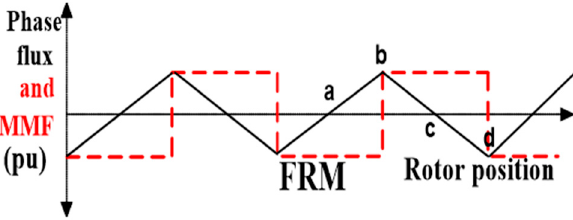
Figure 19. Variation of mmf and phase-flux variations with respect to rotor displacement [15].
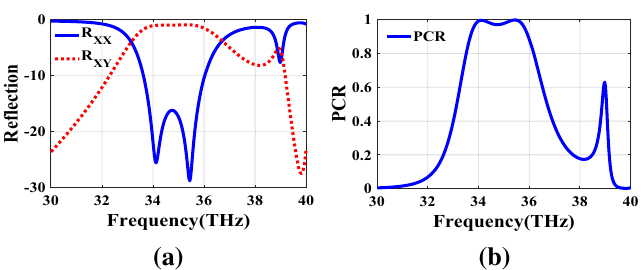
Figure 3. ( a ) Reflection coefficients of co and cross polarized reflected waves for the first structure, ( b ) PCR of the first structure.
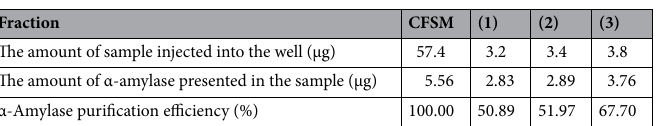
Table 3. Results of SDS-PAGE analysis based on semi-quantitative analysis with quantity one software.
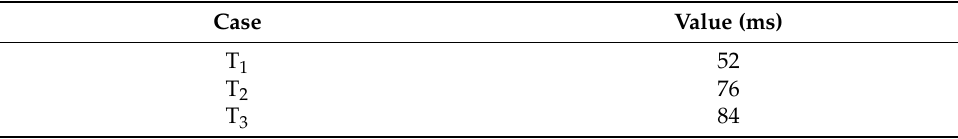
Table 4. The system delay time in different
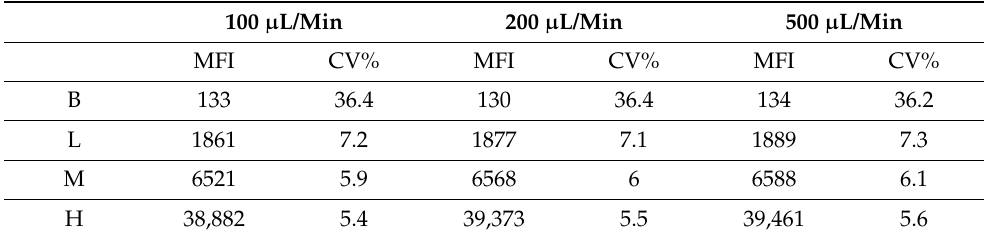
Table 1. Laser with a Gaussian beam profile.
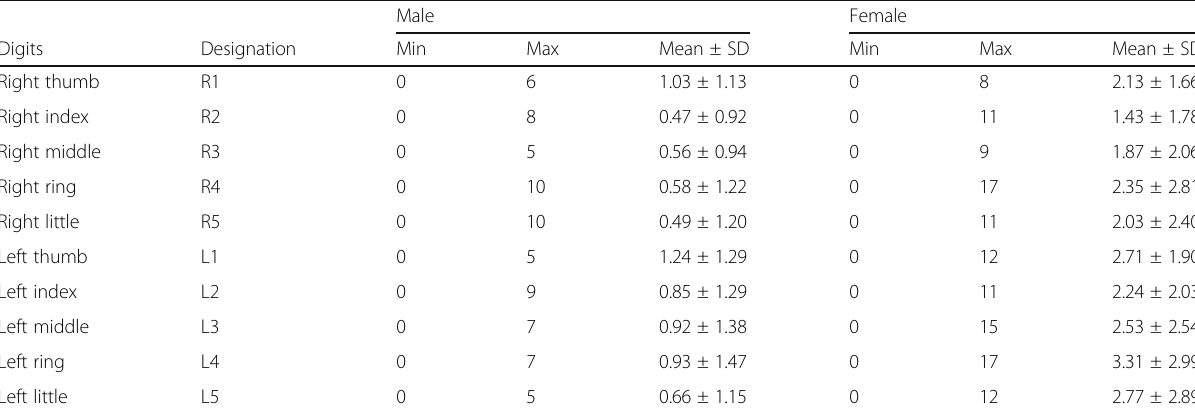
Table 1 Descriptive statistics of the FWLC of the right and left hands digits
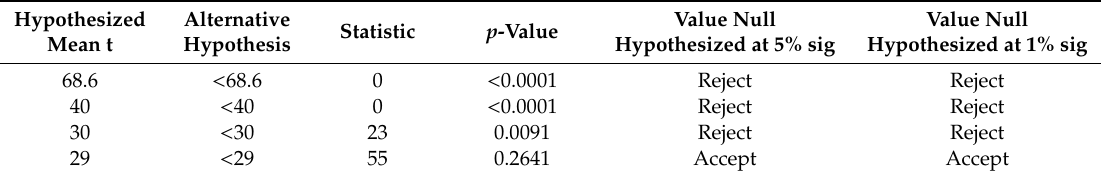
Table 13. Results of Wilcoxon test for Aa.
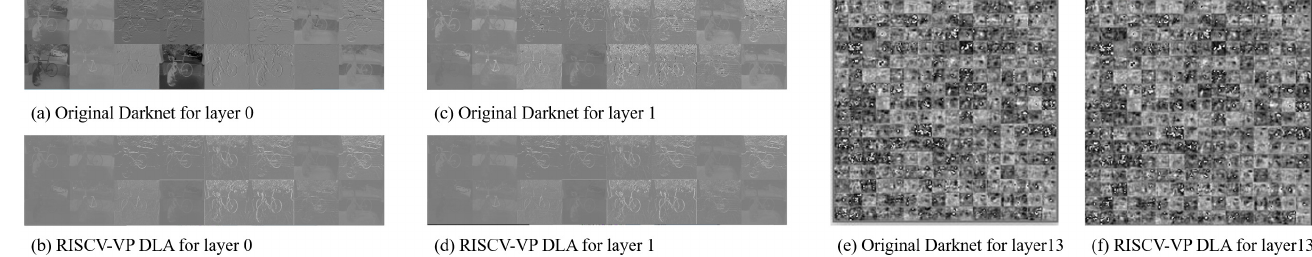
Figure 6. Experimental results of running on RISC-V VP DLA system and running of Original Darknet library for layer 0, 1 and 13 of Darknet Yolo tiny v3 Nueral Network Model, which are convolution of 416 × 416 image with 16 filters ( a , b ), max pooling of 16 416 × 416 images ( c , d ), and convolution of 13 × 13 image with 1024 filters ( e , f ),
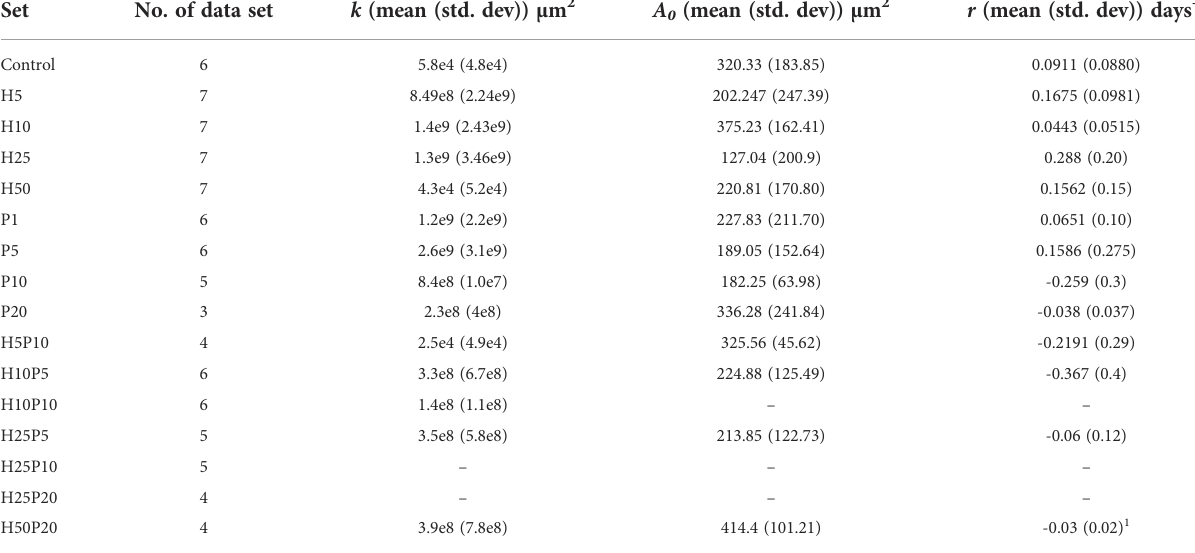
TABLE 1 Gompertz model parameters for the growth of the ZR75 colonies in agar assay.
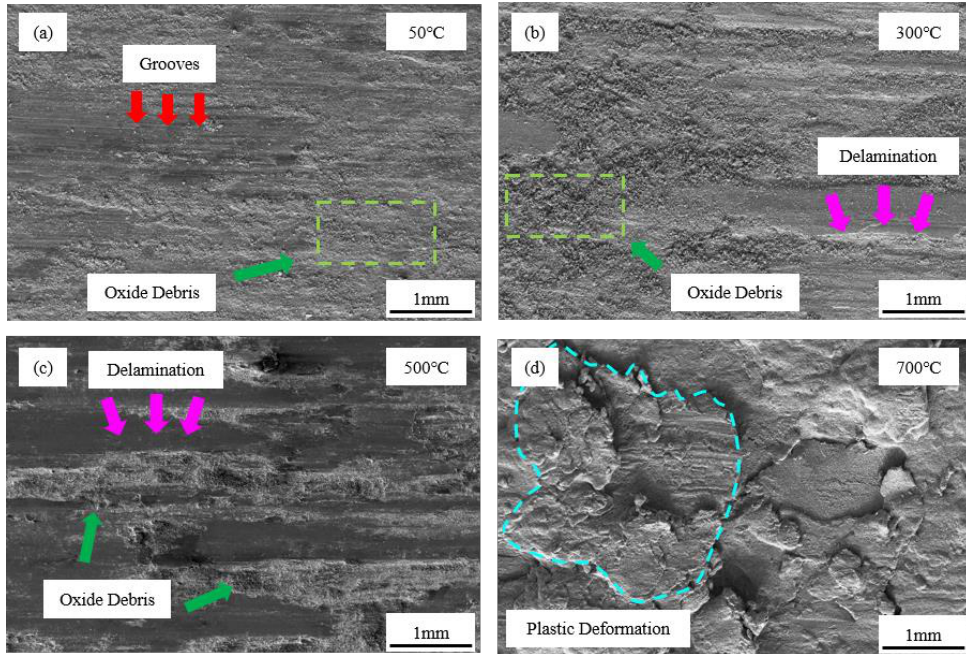
Figure 8. Worn surface morphologies of FeCrSiNiCoC coating at ( a ) 50 °C, ( b ) 300 °C, ( c ) 500 °C, and ( d ) 700 °C.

· · · ·

**EXERCISE GOAL**
The required output is the lines from the one containing "Table 13. Results of Wilcoxon test for Aa." through the end of the data, printed exactly, with no pictures.

**ANSWER TO THIS EXERCISE**
Table 13. Results of Wilcoxon test for Aa.
Figure 6. Experimental results of running on RISC-V VP DLA system and running of Original Darknet library for layer 0, 1 and 13 of Darknet Yolo tiny v3 Nueral Network Model, which are convolution of 416 × 416 image with 16 filters ( a , b ), max pooling of 16 416 × 416 images ( c , d ), and convolution of 13 × 13 image with 1024 filters ( e , f ),
TABLE 1 Gompertz model parameters for the growth of the ZR75 colonies in agar assay.
Figure 8. Worn surface morphologies of FeCrSiNiCoC coating at ( a ) 50 °C, ( b ) 300 °C, ( c ) 500 °C, and ( d ) 700 °C.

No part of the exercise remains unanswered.